How to Plan and Prepare for the Annapurna Circuit 

at Annapurna Base Camp

 I am currently in Nepal until December, mainly hiking. I spent the last 20 days hiking the Annapurna Circuit and Annapurna Base Camp (they connect). Before I get too far into preparation, let me explain why you should hike Nepal’s Annapurna region:

  • There’s not much earthquake damage in the Annapurna region. Tourism is definitely down this year after April’s earthquake. It’s been a major deterrent for tourists who were thinking about visiting Nepal. The Annapurna region is the most popular area for hikers to come visit, and during my 270 mile hike in the area I didn’t see any earthquake damage. It’s still safe to hike in the Annapurna region. 
  • The scenery drastically changes in a short amount of time. If you really want to pack in a lot of different landscapes into a short trek, then the Annapurna Circuit is for you. The trail started in rice terraces, then climbed into barren mountains that reminded me of parts of Colorado. Some days, there were snow-capped mountains towering around the villages. When the trail came back down in altitude, it was a very tropical type environment, and I even saw monkeys. There’s a lot of environmental diversity in this hike. 
  • You get to carry a lighter pack. This is a guest house trek. You will walk between 5-8 villages a day, and they all have guest houses and restaurants. As much as I love camping, it was nice not having to carry a tent or cookware. I didn’t even carry a food bag with me; I ate three meals a day in guest houses. 
  • Prices are low. This is such a low cost hike for what you get. I averaged $20 a day, and I probably could have gone lower if I had tried. My $20 a day typically got me a night in the guesthouse, three hot meals a day, a mid morning tea break, and the occasional beer. It’s important that you eat breakfast and dinner at your guesthouse because that’s where they make their money. There were a lot of nights that my accommodation was free in exchange for eating my meals there. 

 

with new friends on Thorung La pass

 How long does it take? 

Typically they say that you can do the Annapurna Circuit in 18-20 days. If you are a new hiker or of average fitness, that sounds about right. For particularly strong hikers, expect a shorter time. I did the Annapurna Circuit and the Annapurna Base Camp trek in 20 days (it usually takes 28-30 days), but I was in good hiking shape before arriving. 
Of course, if you have less time then the hike can be made shorter.

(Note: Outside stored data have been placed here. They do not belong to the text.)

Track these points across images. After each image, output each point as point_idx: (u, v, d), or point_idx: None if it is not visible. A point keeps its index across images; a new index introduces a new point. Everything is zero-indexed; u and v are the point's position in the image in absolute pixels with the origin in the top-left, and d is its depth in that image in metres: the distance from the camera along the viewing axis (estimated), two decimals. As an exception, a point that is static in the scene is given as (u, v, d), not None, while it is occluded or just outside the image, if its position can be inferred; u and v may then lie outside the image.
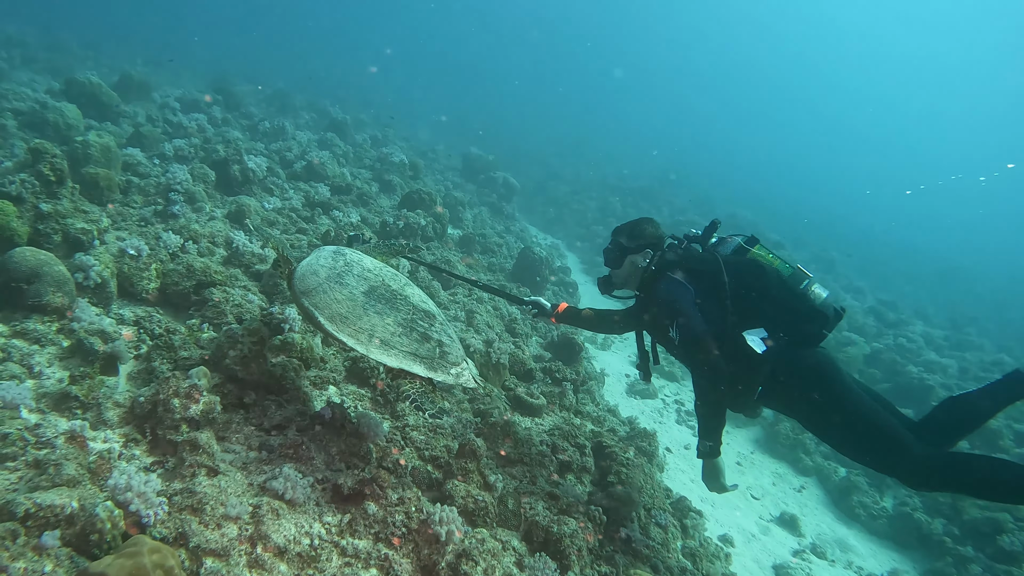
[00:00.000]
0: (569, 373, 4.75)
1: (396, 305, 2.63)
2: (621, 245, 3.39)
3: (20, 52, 10.90)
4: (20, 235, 3.45)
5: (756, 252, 3.12)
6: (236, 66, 18.59)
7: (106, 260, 3.41)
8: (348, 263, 2.74)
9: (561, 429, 4.05)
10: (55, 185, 3.86)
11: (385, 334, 2.52)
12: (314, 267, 2.70)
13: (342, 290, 2.59)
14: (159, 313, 3.43)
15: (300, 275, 2.70)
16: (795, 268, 3.02)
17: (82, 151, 5.08)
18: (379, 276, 2.73)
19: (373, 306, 2.58)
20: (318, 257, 2.80)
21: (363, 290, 2.62)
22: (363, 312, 2.55)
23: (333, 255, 2.80)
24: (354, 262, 2.77)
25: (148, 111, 8.46)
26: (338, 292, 2.58)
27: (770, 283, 2.94)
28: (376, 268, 2.80)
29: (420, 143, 14.23)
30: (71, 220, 3.74)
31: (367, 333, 2.51)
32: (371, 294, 2.62)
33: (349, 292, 2.59)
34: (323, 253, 2.84)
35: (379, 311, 2.57)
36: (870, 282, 13.92)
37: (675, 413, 7.05)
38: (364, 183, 7.65)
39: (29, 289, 2.97)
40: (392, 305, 2.62)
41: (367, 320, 2.53)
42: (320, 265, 2.71)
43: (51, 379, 2.72)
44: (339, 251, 2.87)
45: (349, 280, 2.64)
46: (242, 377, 2.93)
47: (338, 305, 2.55)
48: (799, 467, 6.61)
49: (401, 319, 2.59)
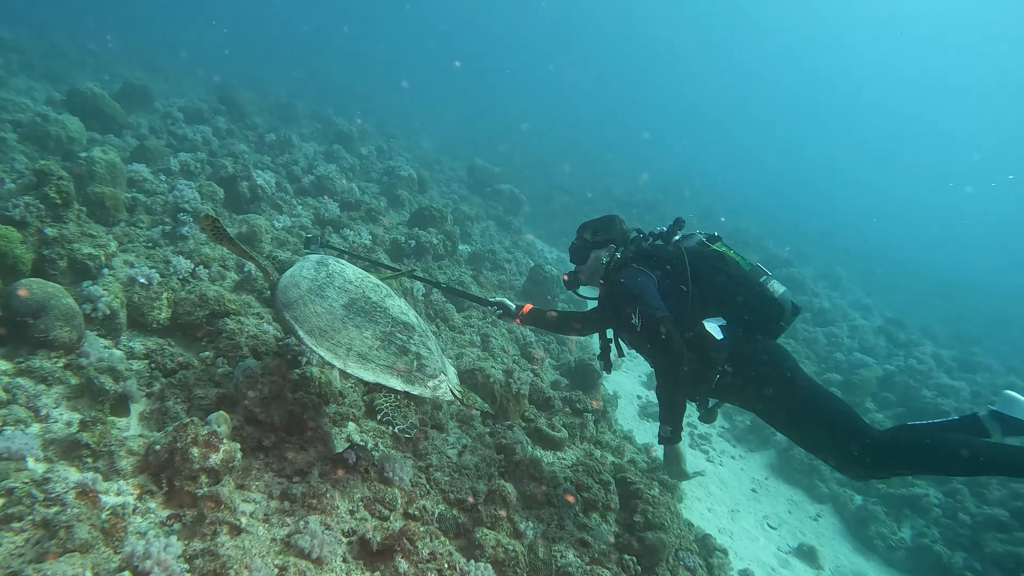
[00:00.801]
0: (589, 403, 4.60)
1: (375, 318, 2.65)
2: (586, 241, 3.48)
3: (17, 57, 10.71)
4: (24, 262, 3.29)
5: (718, 247, 3.19)
6: (236, 69, 18.48)
7: (115, 290, 3.25)
8: (330, 274, 2.74)
9: (585, 465, 3.90)
10: (61, 208, 3.70)
11: (363, 348, 2.54)
12: (296, 279, 2.71)
13: (322, 303, 2.61)
14: (171, 345, 3.26)
15: (283, 286, 2.71)
16: (754, 264, 3.11)
17: (87, 168, 4.91)
18: (359, 288, 2.74)
19: (352, 319, 2.60)
20: (301, 268, 2.80)
21: (343, 303, 2.64)
22: (342, 326, 2.57)
23: (316, 266, 2.80)
24: (336, 273, 2.77)
25: (151, 121, 8.30)
26: (318, 305, 2.61)
27: (731, 274, 3.03)
28: (357, 279, 2.80)
29: (424, 153, 14.11)
30: (77, 245, 3.58)
31: (345, 347, 2.53)
32: (351, 307, 2.64)
33: (329, 305, 2.61)
34: (307, 264, 2.84)
35: (358, 324, 2.60)
36: (876, 299, 13.88)
37: (688, 437, 6.91)
38: (373, 198, 7.51)
39: (35, 324, 2.80)
40: (371, 318, 2.64)
41: (345, 334, 2.55)
42: (302, 276, 2.72)
43: (59, 422, 2.56)
44: (322, 261, 2.85)
45: (329, 292, 2.66)
46: (261, 419, 2.77)
47: (317, 319, 2.57)
48: (814, 494, 6.48)
49: (379, 332, 2.61)
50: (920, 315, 13.75)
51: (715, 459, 6.63)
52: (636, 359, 8.53)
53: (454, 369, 3.19)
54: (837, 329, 10.02)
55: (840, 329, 10.06)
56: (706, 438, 6.97)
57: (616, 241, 3.41)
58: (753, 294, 2.99)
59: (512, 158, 17.26)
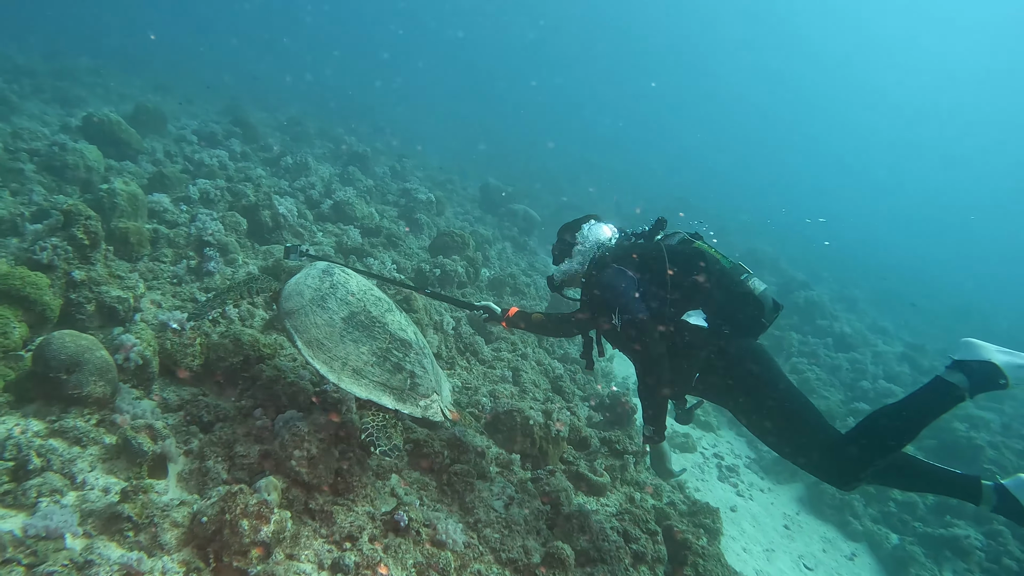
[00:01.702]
0: (629, 444, 4.44)
1: (373, 333, 2.65)
2: (567, 242, 3.45)
3: (29, 81, 10.65)
4: (52, 309, 3.15)
5: (699, 245, 3.11)
6: (244, 86, 18.49)
7: (147, 337, 3.10)
8: (334, 285, 2.75)
9: (631, 512, 3.73)
10: (88, 249, 3.56)
11: (359, 363, 2.54)
12: (300, 287, 2.73)
13: (323, 314, 2.62)
14: (205, 395, 3.11)
15: (286, 294, 2.72)
16: (735, 263, 3.03)
17: (108, 200, 4.80)
18: (361, 301, 2.74)
19: (350, 333, 2.61)
20: (306, 276, 2.81)
21: (343, 315, 2.64)
22: (340, 339, 2.57)
23: (321, 275, 2.80)
24: (340, 284, 2.77)
25: (165, 145, 8.22)
26: (318, 316, 2.61)
27: (711, 271, 2.97)
28: (360, 292, 2.80)
29: (435, 172, 14.02)
30: (105, 288, 3.44)
31: (341, 361, 2.54)
32: (350, 320, 2.64)
33: (329, 317, 2.62)
34: (312, 272, 2.85)
35: (355, 339, 2.60)
36: (893, 321, 13.72)
37: (716, 469, 6.73)
38: (392, 222, 7.39)
39: (69, 380, 2.65)
40: (369, 333, 2.64)
41: (343, 348, 2.56)
42: (306, 286, 2.73)
43: (95, 488, 2.40)
44: (328, 270, 2.86)
45: (331, 304, 2.67)
46: (308, 481, 2.61)
47: (317, 330, 2.58)
48: (848, 531, 6.28)
49: (376, 348, 2.61)
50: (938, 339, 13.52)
51: (744, 493, 6.45)
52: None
53: (449, 386, 3.14)
54: (860, 355, 9.83)
55: (863, 355, 9.87)
56: (734, 470, 6.79)
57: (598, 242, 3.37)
58: (733, 291, 2.92)
59: (521, 174, 17.20)
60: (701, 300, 2.96)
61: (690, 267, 3.01)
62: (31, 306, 3.07)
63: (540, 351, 6.03)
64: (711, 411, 7.83)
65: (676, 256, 3.06)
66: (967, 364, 2.51)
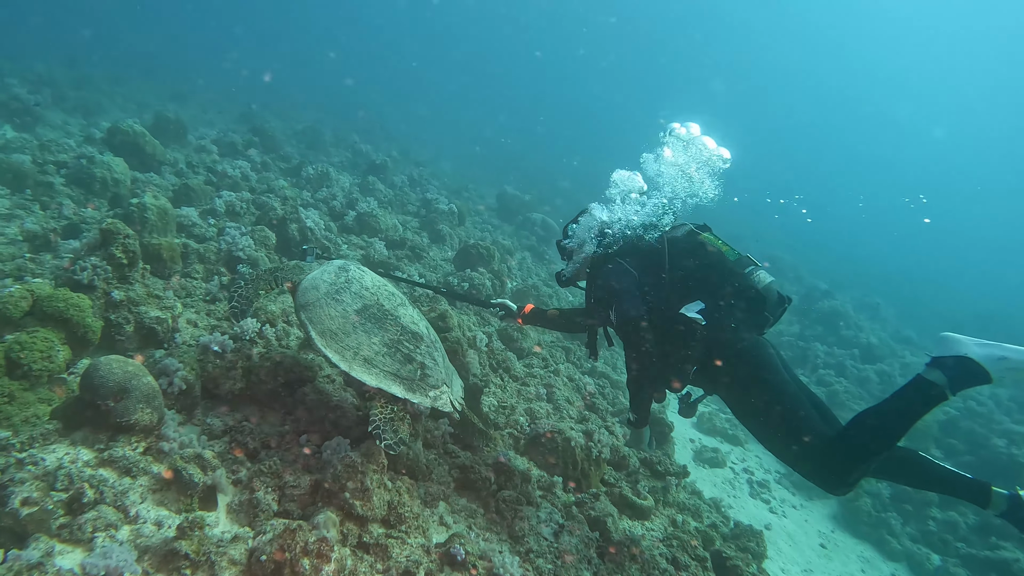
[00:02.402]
0: (671, 465, 4.33)
1: (385, 325, 2.69)
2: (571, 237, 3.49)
3: (51, 91, 10.70)
4: (94, 331, 3.09)
5: (706, 237, 3.07)
6: (257, 93, 18.56)
7: (190, 360, 3.04)
8: (349, 280, 2.81)
9: (679, 538, 3.62)
10: (127, 268, 3.50)
11: (370, 353, 2.58)
12: (316, 281, 2.79)
13: (337, 306, 2.67)
14: (249, 421, 3.04)
15: (303, 288, 2.79)
16: (742, 255, 2.98)
17: (139, 215, 4.76)
18: (375, 295, 2.79)
19: (363, 324, 2.65)
20: (323, 272, 2.88)
21: (356, 308, 2.69)
22: (352, 330, 2.62)
23: (337, 271, 2.86)
24: (355, 279, 2.83)
25: (187, 155, 8.20)
26: (333, 308, 2.66)
27: (711, 262, 2.92)
28: (375, 286, 2.86)
29: (450, 179, 13.97)
30: (144, 308, 3.38)
31: (352, 351, 2.58)
32: (363, 312, 2.68)
33: (343, 309, 2.66)
34: (329, 268, 2.91)
35: (368, 330, 2.64)
36: (916, 330, 13.51)
37: (747, 485, 6.60)
38: (415, 234, 7.32)
39: (117, 407, 2.59)
40: (381, 325, 2.69)
41: (354, 338, 2.60)
42: (322, 280, 2.80)
43: (148, 522, 2.33)
44: (344, 267, 2.92)
45: (345, 297, 2.72)
46: (362, 513, 2.53)
47: (330, 321, 2.62)
48: (886, 550, 6.13)
49: (388, 339, 2.65)
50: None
51: (777, 510, 6.32)
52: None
53: (461, 383, 3.15)
54: (887, 367, 9.63)
55: (891, 367, 9.68)
56: (765, 485, 6.66)
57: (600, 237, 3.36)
58: (734, 284, 2.85)
59: (540, 182, 17.09)
60: (701, 293, 2.91)
61: (690, 259, 2.98)
62: (73, 328, 3.01)
63: (570, 366, 5.93)
64: (738, 424, 7.69)
65: (677, 249, 3.04)
66: (944, 361, 2.43)
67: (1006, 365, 2.32)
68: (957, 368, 2.39)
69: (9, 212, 4.91)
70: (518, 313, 3.80)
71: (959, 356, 2.39)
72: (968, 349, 2.39)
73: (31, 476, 2.23)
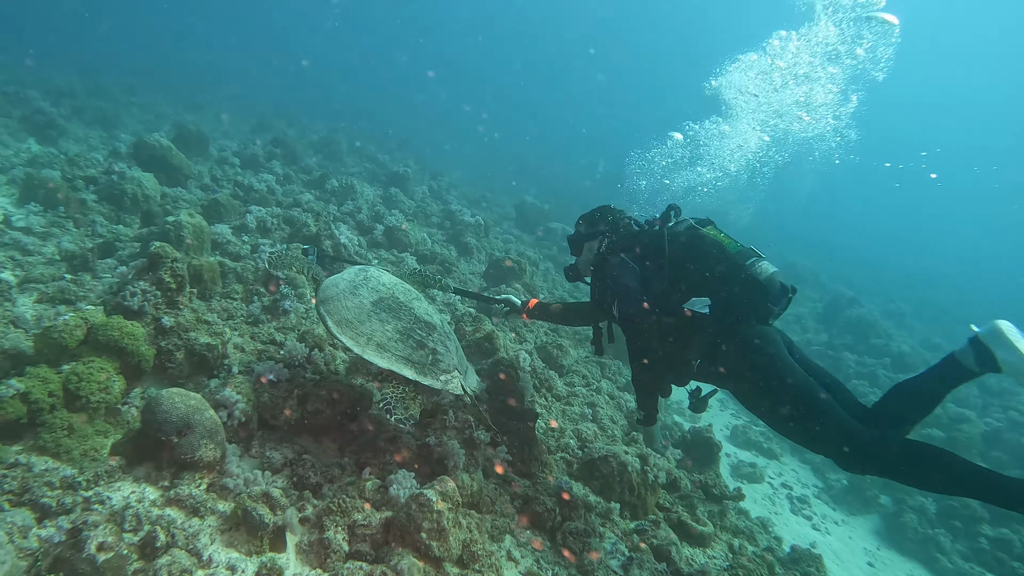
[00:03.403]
0: (726, 488, 4.20)
1: (399, 315, 2.81)
2: (580, 233, 3.54)
3: (69, 102, 10.70)
4: (148, 360, 3.00)
5: (708, 231, 3.09)
6: (268, 101, 18.58)
7: (246, 391, 2.94)
8: (367, 278, 2.95)
9: (745, 568, 3.49)
10: (175, 292, 3.42)
11: (383, 339, 2.70)
12: (336, 280, 2.94)
13: (353, 299, 2.80)
14: (308, 453, 2.94)
15: (324, 286, 2.93)
16: (745, 247, 2.98)
17: (175, 234, 4.69)
18: (390, 290, 2.92)
19: (377, 314, 2.77)
20: (343, 273, 3.03)
21: (372, 300, 2.82)
22: (367, 319, 2.74)
23: (356, 271, 3.02)
24: (373, 277, 2.97)
25: (211, 168, 8.15)
26: (349, 301, 2.79)
27: (710, 254, 2.95)
28: (391, 284, 2.99)
29: (467, 189, 13.88)
30: (194, 334, 3.29)
31: (366, 337, 2.69)
32: (379, 304, 2.82)
33: (359, 301, 2.80)
34: (350, 269, 3.07)
35: (382, 319, 2.76)
36: (943, 337, 13.30)
37: (787, 501, 6.45)
38: (443, 247, 7.23)
39: (181, 443, 2.49)
40: (395, 314, 2.81)
41: (369, 326, 2.72)
42: (342, 279, 2.95)
43: (221, 565, 2.23)
44: (364, 268, 3.08)
45: (362, 292, 2.85)
46: (439, 554, 2.42)
47: (346, 311, 2.75)
48: (936, 569, 5.95)
49: (401, 327, 2.77)
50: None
51: (820, 526, 6.16)
52: (722, 416, 8.12)
53: (477, 378, 3.24)
54: (920, 374, 9.37)
55: (924, 375, 9.41)
56: (805, 501, 6.50)
57: (607, 232, 3.40)
58: (736, 276, 2.86)
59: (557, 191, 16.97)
60: (702, 285, 2.94)
61: (688, 252, 3.01)
62: (128, 358, 2.92)
63: (607, 382, 5.81)
64: (772, 437, 7.56)
65: (678, 242, 3.07)
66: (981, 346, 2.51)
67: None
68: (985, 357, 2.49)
69: (45, 231, 4.85)
70: (523, 308, 3.85)
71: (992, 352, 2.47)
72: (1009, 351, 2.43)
73: (102, 518, 2.13)
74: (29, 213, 5.09)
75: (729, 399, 8.60)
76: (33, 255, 4.44)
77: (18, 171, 6.14)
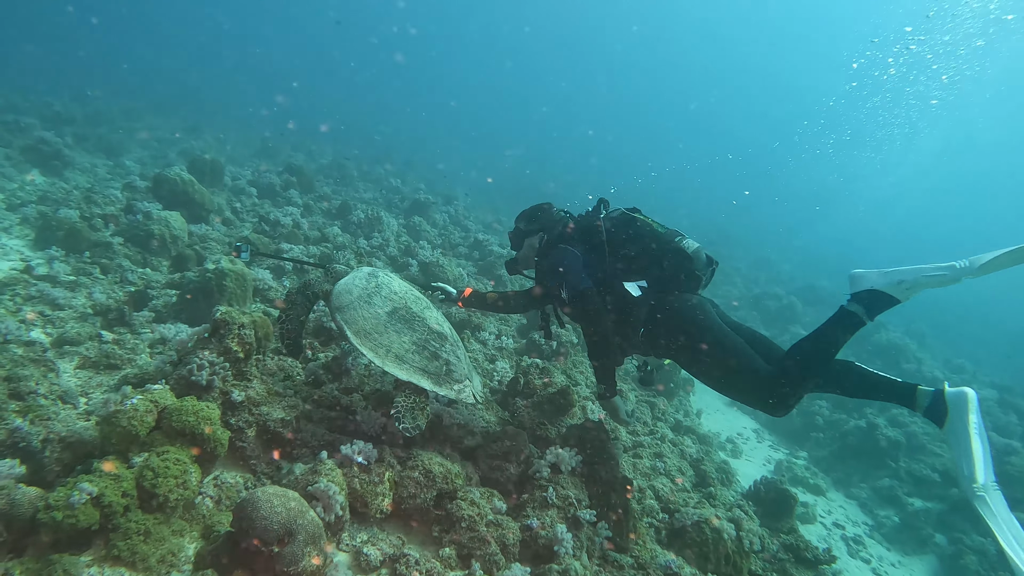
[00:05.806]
0: (819, 552, 3.96)
1: (414, 326, 2.93)
2: (520, 230, 3.81)
3: (71, 130, 10.33)
4: (223, 444, 2.69)
5: (638, 216, 3.43)
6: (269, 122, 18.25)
7: (339, 480, 2.64)
8: (378, 285, 3.03)
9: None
10: (243, 362, 3.12)
11: (400, 350, 2.82)
12: (349, 287, 3.02)
13: (369, 309, 2.91)
14: (409, 547, 2.64)
15: (337, 292, 3.02)
16: (670, 229, 3.34)
17: (216, 282, 4.39)
18: (403, 299, 3.02)
19: (394, 325, 2.89)
20: (354, 278, 3.11)
21: (387, 311, 2.93)
22: (384, 330, 2.86)
23: (367, 277, 3.10)
24: (384, 284, 3.06)
25: (229, 199, 7.84)
26: (365, 311, 2.90)
27: (643, 234, 3.31)
28: (402, 291, 3.09)
29: (481, 214, 13.62)
30: (266, 409, 2.99)
31: (385, 348, 2.81)
32: (393, 315, 2.92)
33: (375, 311, 2.91)
34: (359, 274, 3.14)
35: (398, 330, 2.88)
36: (966, 358, 13.23)
37: (842, 543, 6.23)
38: (477, 280, 6.96)
39: (283, 553, 2.19)
40: (410, 326, 2.92)
41: (387, 337, 2.84)
42: (354, 285, 3.03)
43: None
44: (373, 273, 3.14)
45: (376, 301, 2.95)
46: None
47: (364, 322, 2.86)
48: (1003, 612, 5.77)
49: (416, 339, 2.89)
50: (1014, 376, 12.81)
51: (879, 569, 5.94)
52: (759, 447, 7.91)
53: (481, 379, 3.41)
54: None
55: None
56: (860, 542, 6.29)
57: (546, 227, 3.68)
58: (667, 251, 3.22)
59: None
60: (638, 261, 3.29)
61: (623, 233, 3.35)
62: (203, 443, 2.62)
63: (661, 424, 5.56)
64: (818, 472, 7.36)
65: (612, 227, 3.40)
66: (859, 295, 2.84)
67: (905, 286, 2.72)
68: (869, 299, 2.80)
69: (73, 280, 4.51)
70: (458, 297, 4.04)
71: (869, 289, 2.80)
72: (874, 282, 2.80)
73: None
74: (51, 259, 4.75)
75: (765, 429, 8.41)
76: (64, 308, 4.11)
77: (31, 209, 5.80)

There are jeep roads in many of the villages. You can take a jeep up as far as Manang. After the big pass, you can get in a jeep again as soon as Muktinath or hike to Jomson to catch a bus. You could do the hike in as short as a week by taking jeeps, although you will miss a lot of good stuff. 
 

early morning hike

 What to bring:

  • Enough money for the whole hike. There’s no ATMs until Jomson, and a few people had trouble getting their cards to work there. 
  • Trekking permits. You will need a TIMS card and an ACAP permit, both of which can be bought in Kathmandu or Pokhara. Each permit will cost about $20 and is good for 30 days. 
  • A guidebook or map. I used the Lonely Planet guidebook and the Annapurna Atlas, and they got me through. Data books aren’t really up to US standards and they don’t have as much information. You get used to it. 
  • Comfortable shoes. Bring your favorite hiking shoes. It was also nice to have sandals for the evenings. 
  • A small microfiber towel and soap. You will get to shower regularly!
  • Sunglasses and sunscreen. It gets bright in the mountains. 
  • Baby wipes or toilet paper. If you want it bring it because it won’t be in the bathrooms. If you run out you can usually buy TP in towns.  
  • A headlamp. Even though you’re staying indoors, power outages happen almost daily. 
  • Rain gear. I used my rain jacket a good bit. I didn’t use my rain pants at all, but I hiked in September when it was mostly warm. 
  • A hiking outfit. You will pass through mostly Buddhist and Hindu communities, so things are more conservative. I wouldn’t wear shorts that are too short. I saw a few girls in tights paired with baggy shirts, and that seemed to be fine. I usually wore loose yoga pants with a tank top. While hiking alone, lots more men looked at me when I wore a tank top. While I was with my trail friends, no one really looked at me. I never felt unsafe, but it is a personal comfort thing as far as the type of clothes you wear. You also don’t want to offend locals by wearing clothes that are too revealing.   
  • An evening outfit. Bring something comfy to wear at guesthouses. It was usually slightly chilly in the evenings, but I slept in my underwear on nights it was warm. 
  • A down jacket or fleece. Once you gain in altitude, the nights get cold. 
  • Hat and mittens. Mittens are more optional. I only used mine once. I loved my hat though.  
  • A sleeping bag. Guesthouses do offer blankets, and I met a few people who didn’t bring sleeping bags because of this. To me, it seems risky to not bring a sleeping bag, especially if it’s a cold night or the lodge is busy. You might not always get a blanket.  
  • Electronics stuff. Sometimes lodges want to charge extra for charging electronics (usually $1 a charge), so I brought a power bank. Pick up a plug converter in Kathmandu because the American plugs don’t fit.  

Can you hike alone?

I left for the trail alone, and I met friends along the way. There were lots of people around. It’s common to hire guides and porters. You don’t need to have a guide or porter. If you have the money to hire them, then you should because it’s good for the economy in Nepal. If not, then don’t worry too much about it. The locals are incredibly friendly and helpful and it’s easy to find people who speak English. And you’ll meet lots of international hikers as well.